New owners Daniel Cohanim and Norberto Corona have made subtle changes to Park Place’s look — not counting the exterior — but the restaurant is now an Italian bistro, at a lower price point and less fussy fare than its previous concept.

Cohanim opened his Panini Grill Cafe in Seattle back in 1997, where he met Corona, who was working for the bakery that delivered his focaccia. Corona had come from New York, where he’d worked in several kitchens. Cohanim brought Corona on board to help broaden his menu and teach him about baking. After three years, Cohanim sold Corona his business and moved to Guatemala, where he ran a macadamia nut facility for several years.
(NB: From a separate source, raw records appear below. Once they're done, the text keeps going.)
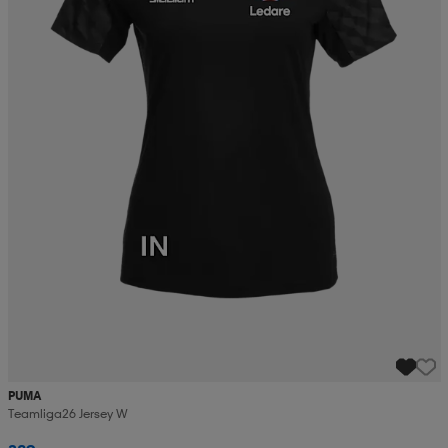
PUMA
Teamliga26 Jersey W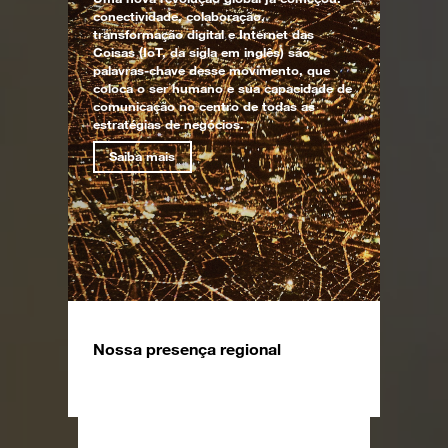
conectividade, colaboração,
transformação digital e Internet das
Coisas (IoT, da sigla em inglês) são
palavras-chave desse movimento, que
coloca o ser humano e sua capacidade de
comunicação no centro de todas as
estratégias de negócios.
Saiba mais
Nossa presença regional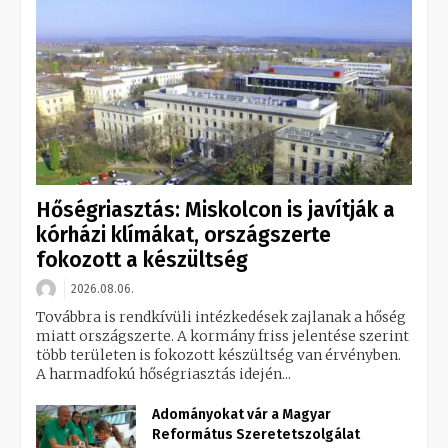
Hőségriasztás: Miskolcon is javítják a
kórházi klímákat, országszerte
fokozott a készültség
2026.08.06.
Továbbra is rendkívüli intézkedések zajlanak a hőség
miatt országszerte. A kormány friss jelentése szerint
több területen is fokozott készültség van érvényben.
A harmadfokú hőségriasztás idején...
Adományokat vár a Magyar
Református Szeretetszolgálat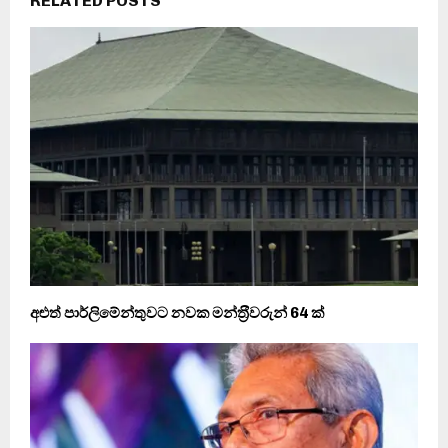
RELATED POSTS
අළුත් පාර්ලිමේන්තුවට නවක මන්ත‍්‍රීවරුන් 64 ක්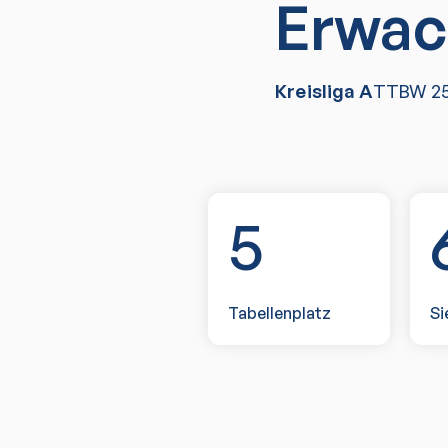
Erwac
Kreisliga A
TTBW
2
5
Tabellenplatz
Si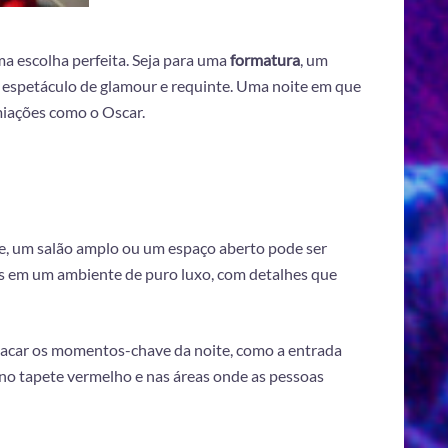
a escolha perfeita. Seja para uma
formatura
, um
 espetáculo de glamour e requinte. Uma noite em que
miações como o Oscar.
e, um salão amplo ou um espaço aberto pode ser
s em um ambiente de puro luxo, com detalhes que
stacar os momentos-chave da noite, como a entrada
 no tapete vermelho e nas áreas onde as pessoas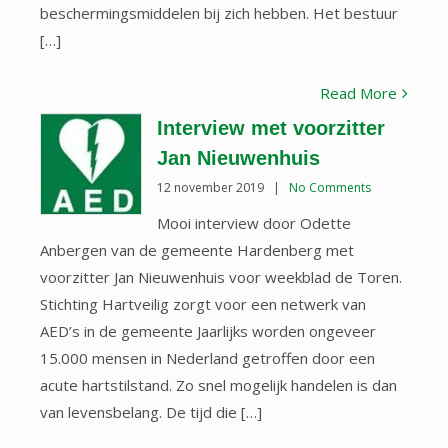
beschermingsmiddelen bij zich hebben. Het bestuur
[…]
Read More
Interview met voorzitter
Jan Nieuwenhuis
12 november 2019
|
No Comments
Mooi interview door Odette
Anbergen van de gemeente Hardenberg met
voorzitter Jan Nieuwenhuis voor weekblad de Toren.
Stichting Hartveilig zorgt voor een netwerk van
AED’s in de gemeente Jaarlijks worden ongeveer
15.000 mensen in Nederland getroffen door een
acute hartstilstand. Zo snel mogelijk handelen is dan
van levensbelang. De tijd die […]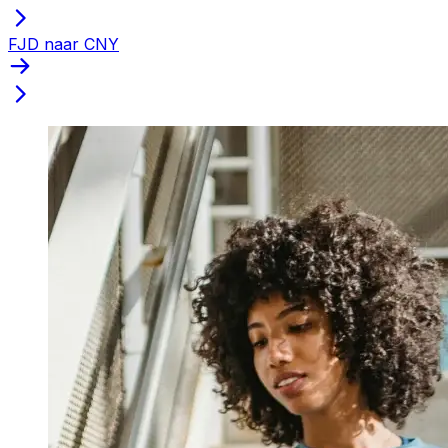
FJD naar CNY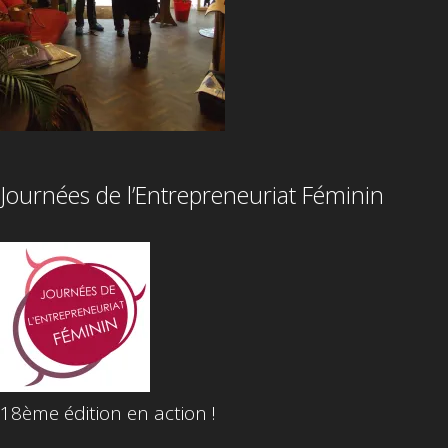
Journées de l’Entrepreneuriat Féminin
18ème édition en action !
When Cohanim returned to Seattle, the panini restaurant had closed and Corona was working in the kitchen at Carmine’s in Bellevue, putting in a dozen years there.

“Every year, I would say to him, ‘When are we opening a business,’” Corona said. “He’s a good guy, and we like doing business together.”

Cohanim was burning the candle at both ends, working nights prepping the kitchen for Aegis Living, and cooking for the Skyline Retirement Community in First Hill during the day.

“I was literally running on empty,” he said.

Corona had already found Park Place up for sale when Cohanim called him and said he was ready to start a restaurant together.

The previous owners, Kristin and Tim Shea, needed to move back to Lopez Island to deal with family matters. Corona and Cohanim acquired the spot on 43rd Avenue East in February, taking over the Sheas’ remaining two-year lease and executing their option for a five-year extension.

The new Park Place has been in a soft-opening phase since May 6, and will have a grand opening next week.

“We didn’t realize we were filling such a niche,” Cohanim said, “but, apparently, everyone in Madison Park wanted an Italian restaurant.”

Park Place’s previous menu had been an amalgam of American, Italian and French, but is now strictly Italian. And, yes, Park Place still uses white tablecloths; another request by community members, Cohanim said.

The restaurant didn’t need any structural changes, and Cohanim called the previously underutilized wood-fired oven a gift. They use it for pizzas, flatbread, roasting vegetables and finishing several dishes.

“At the moment, the name is working for us,” he said, “and I think it made for an easier transition for people.”

An obvious sign Park Place had changed hands was when the white exterior transformed to a more lime green, which Cohanim said was supposed to be olive.

“I jokingly tell people that we’re advertising for Bellevue,” he said of the new paint job.

Popular menu items so far have been the spaghetti Bolognese, pasta de la casa, bianca pizza and eggplant parmesan.

“Everything has to be unique, and everything has to be fresh,” Cohanim said. “You’re not getting six pastas that have an ingredient change but taste pretty much the same.”

Corona said he welcomes special requests.

“That’s part of the job, making everybody happy,” he said.

All of the sauces, salad dressings, cakes, panna cotta and dough are made in house.

“The pasta is one thing we don’t do, I’m going to say yet,” Cohanim said.